Task requirements —
Copy each line below containing "śmierci".

-- Opening Marker --

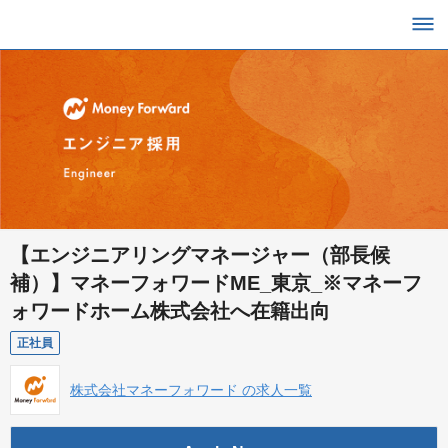
【エンジニアリングマネージャー（部長候
補）】マネーフォワードME_東京_※マネーフ
ォワードホーム株式会社へ在籍出向
正社員
株式会社マネーフォワード の求人一覧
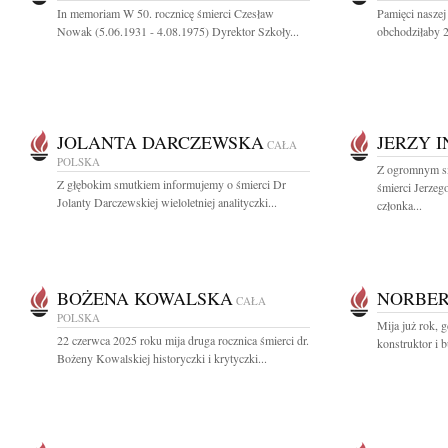
In memoriam W 50. rocznicę śmierci Czesław
Pamięci naszej
Nowak (5.06.1931 - 4.08.1975) Dyrektor Szkoły...
obchodziłaby 2
JOLANTA DARCZEWSKA
JERZY 
CAŁA
POLSKA
Z ogromnym s
Z głębokim smutkiem informujemy o śmierci Dr
śmierci Jerzeg
Jolanty Darczewskiej wieloletniej analityczki...
członka...
BOŻENA KOWALSKA
NORBER
CAŁA
POLSKA
Mija już rok, g
22 czerwca 2025 roku mija druga rocznica śmierci dr.
konstruktor i 
Bożeny Kowalskiej historyczki i krytyczki...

-- Closing Marker --

Result for this task —
In memoriam W 50. rocznicę śmierci Czesław
Z głębokim smutkiem informujemy o śmierci Dr
śmierci Jerzeg
22 czerwca 2025 roku mija druga rocznica śmierci dr.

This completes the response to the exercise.